Start of Selection

Wed, 20 Aug 2014 16:55:44 +0000
My first novel EARTH has found a publisher (I will wait until I sign on the dotted line to say more), and it seems interesting to me that just as my literary efforts come to fruition, just as my story of the woes of growing up in brutal Missouri begin to reach a wider audience, Ferguson, Missouri explodes into protests and violence.
Earth describes how brutal and intractable Missouri is. The level of violence I witnessed – of both animals and people – was epic. I have found as an adult that the only people who truly get my experience are people from brutalized countries, the Baltic States, for example, Latin America and Russia.
Here’s an excerpt of EARTH:
Missouri was filled with peasants. They left the poverty of one country to settle into poverty of another. My kinfolk could barely read. They worked the land. They followed the seasons. They ate when they could. They didn’t have the time or the desire to ponder themselves. There was no space or time to wonder, to wander, to brood, to ruminate on the stars, on the mythology of their lives. Such luxury was for rich folk. They toiled. They fell back onto spring mattresses in dilapidated trailers on scrubby patches of exhausted land. They procreated.

End of Selection
Start of Provided material

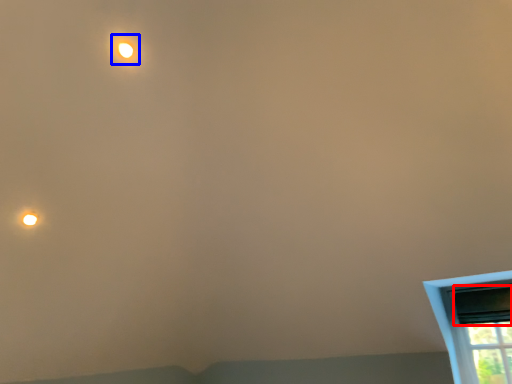
Question: Which point is further to the camera, window screen (highlighted by a red box) or light (highlighted by a blue box)?

Choices:
 (A) window screen
 (B) light

Answer: (A)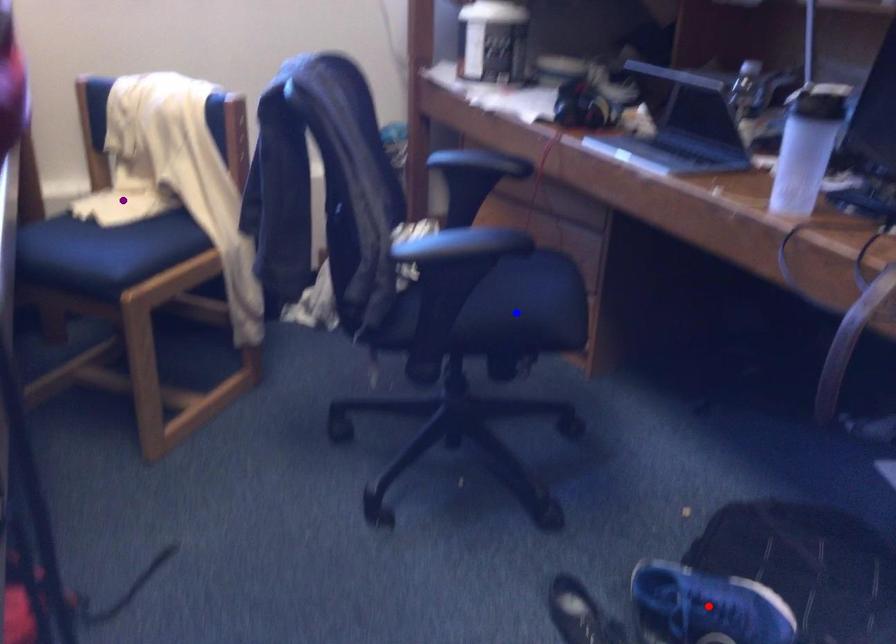
Order these from nearest to farthest:
purple point
red point
blue point

1. red point
2. blue point
3. purple point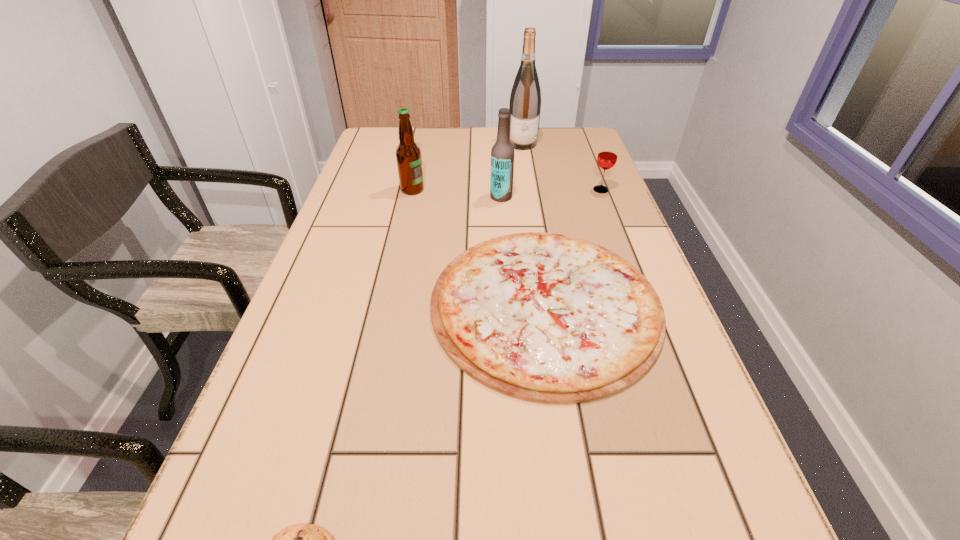
Locate an element on the screen. the tallest object is located at coordinates (525, 101).

This screenshot has height=540, width=960. Find the location of `wine bottle`. wine bottle is located at coordinates (525, 101).

Image resolution: width=960 pixels, height=540 pixels. Identify the location of the right beer bottle. (502, 153).

This screenshot has height=540, width=960. What are the coordinates of `the left beer bottle` in the screenshot? It's located at (408, 154).

Identify the location of the fourth tallest object. (607, 156).

At what (x,y) coordinates should I click in order to perform the action: click on pizza. Please return your answer as a coordinate pair (x, y). Looking at the image, I should click on (544, 317).

Find the location of a particular element. the fifth tallest object is located at coordinates (544, 317).

Find the location of a particular element. Image resolution: width=960 pixels, height=540 pixels. vacant region located 0.400m on the label of the wine bottle is located at coordinates (535, 221).

Where is `free space located on the label of the right beer bottle`? This screenshot has width=960, height=540. free space located on the label of the right beer bottle is located at coordinates (353, 197).

Identify the location of vacant space located 0.240m on the label of the right beer bottle. The height and width of the screenshot is (540, 960). (404, 197).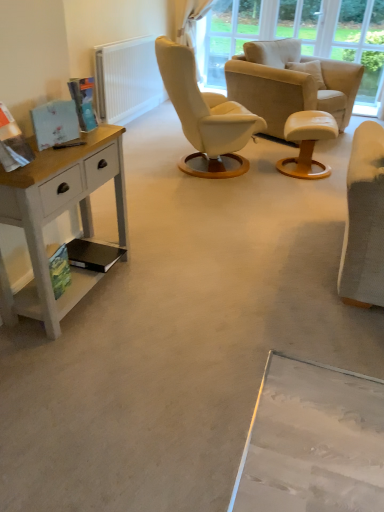
Question: From a real-world perspective, relative to transparent glass window screen at upper center, is white textured radiator at upper left vertically above or below?

Choices:
 (A) above
 (B) below

Answer: (B)

Question: Considering the positions of white textured radiator at upper left and transparent glass window screen at upper center in the image, is white textured radiator at upper left taller or shorter than transparent glass window screen at upper center?

Choices:
 (A) tall
 (B) short

Answer: (B)

Question: Which is nearer to the white textured radiator at upper left?

Choices:
 (A) white leather stool at center
 (B) white painted wood desk at left
 (C) beige fabric armchair at center
 (D) transparent glass window screen at upper center

Answer: (D)

Question: Estimate the real-world distances between objects in this image. Which object is closer to the white painted wood desk at left?

Choices:
 (A) beige fabric armchair at center
 (B) white textured radiator at upper left
 (C) transparent glass window screen at upper center
 (D) white leather stool at center

Answer: (D)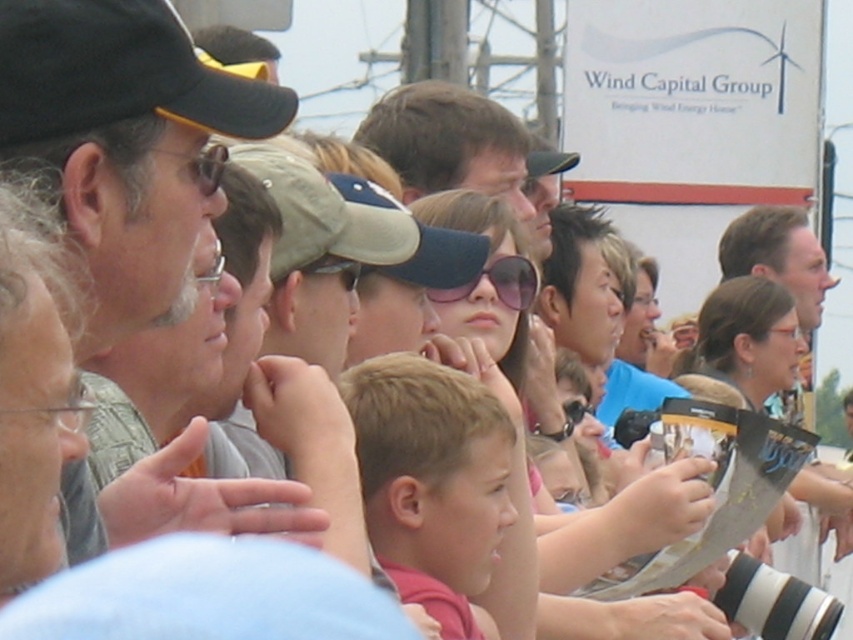
Question: Is light brown cap at center positioned behind pink reflective sunglasses at center?

Choices:
 (A) yes
 (B) no

Answer: (A)

Question: Can you confirm if blonde hair at center is positioned below pink reflective sunglasses at center?

Choices:
 (A) no
 (B) yes

Answer: (B)

Question: Which point is farther to the camera?

Choices:
 (A) light brown cap at center
 (B) pink reflective sunglasses at center
 (C) matte black cap at left

Answer: (A)

Question: Which point is farther to the camera?

Choices:
 (A) pink reflective sunglasses at center
 (B) blonde hair at center

Answer: (A)

Question: Among these objects, which one is nearest to the camera?

Choices:
 (A) matte black cap at left
 (B) pink reflective sunglasses at center

Answer: (A)

Question: Is blonde hair at center to the left of pink reflective sunglasses at center from the viewer's perspective?

Choices:
 (A) no
 (B) yes

Answer: (B)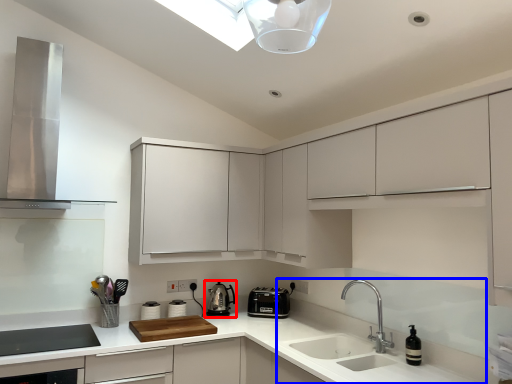
Question: Among these objects, which one is farthest to the camera, kitchen appliance (highlighted by a red box) or sink (highlighted by a blue box)?

Choices:
 (A) kitchen appliance
 (B) sink

Answer: (A)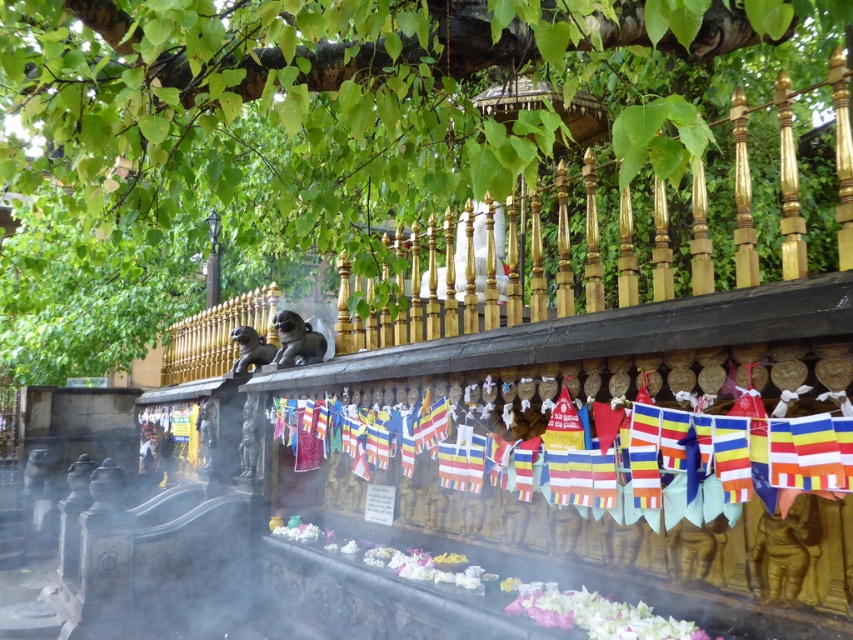
This screenshot has width=853, height=640. Describe the element at coordinates (399, 163) in the screenshot. I see `green leafy tree at upper center` at that location.

Between green leafy tree at upper center and multi-colored fabric flags at center, which one has more height?

green leafy tree at upper center is taller.

Which is in front, point (809, 241) or point (283, 435)?

Point (809, 241) is more forward.

The image size is (853, 640). I want to click on green leafy tree at upper center, so [399, 163].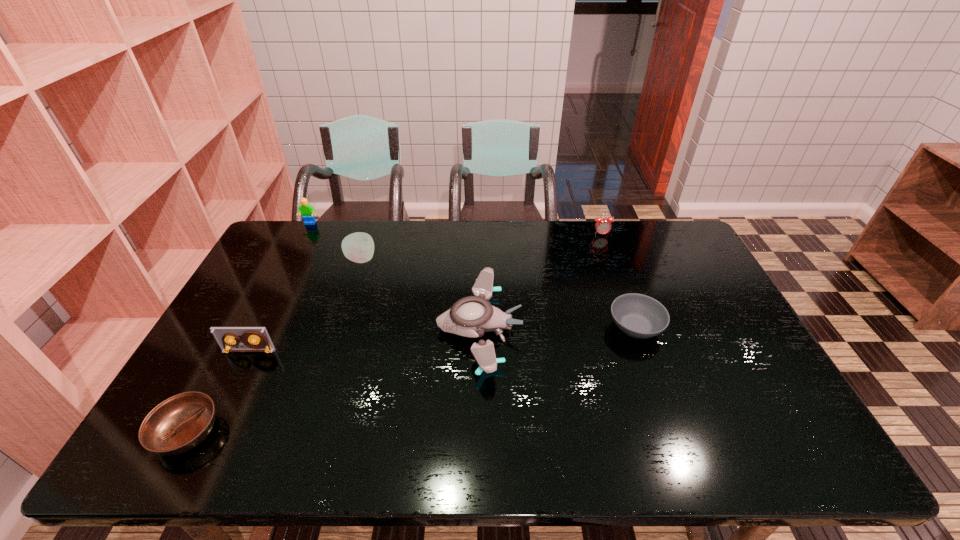
Locate an element on the screen. Image resolution: width=960 pixels, height=540 pixels. vacant space that satisfies the following two spatial constraints: 1. on the back side of the right soup bowl; 2. on the left side of the left soup bowl is located at coordinates (244, 327).

Locate an element on the screen. The image size is (960, 540). vacant space that satisfies the following two spatial constraints: 1. on the face of the farthest object; 2. on the left side of the fifth nearest object is located at coordinates (292, 259).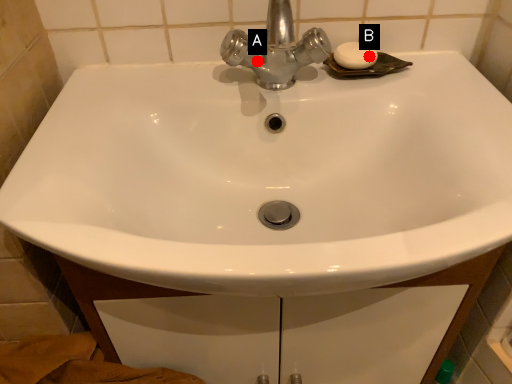
Question: Two points are circled on the image, labeled by A and B beside each circle. Which point is farther to the camera?

Choices:
 (A) A is further
 (B) B is further

Answer: (B)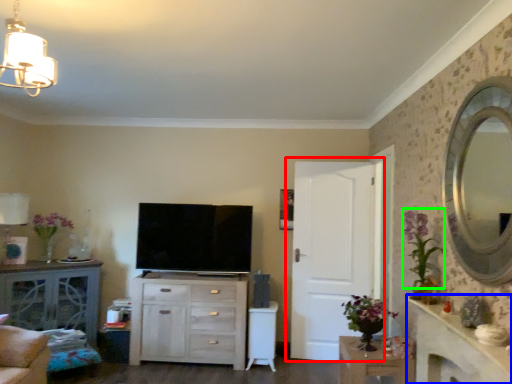
Question: Considering the real-world distances, which object is closest to door (highlighted by a red box)? counter top (highlighted by a blue box) or floral arrangement (highlighted by a green box).

Choices:
 (A) counter top
 (B) floral arrangement

Answer: (B)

End of Provided material

Tasks for this exercise
#1 In the excerpt quoted in the post about EARTH, why do the author's kinfolk not ponder themselves or ruminate on the stars?
#2 Reproduce the passage of the post about EARTH verbatim, starting with "Earth describes how" and going on through "America and Russia.".

The replies
#1 They lacked both the time and the desire to ponder themselves. There was no space or time to wonder or brood, since such luxury was for rich folk while they toiled on the land.

#2
Earth describes how brutal and intractable Missouri is. The level of violence I witnessed – of both animals and people – was epic. I have found as an adult that the only people who truly get my experience are people from brutalized countries, the Baltic States, for example, Latin America and Russia.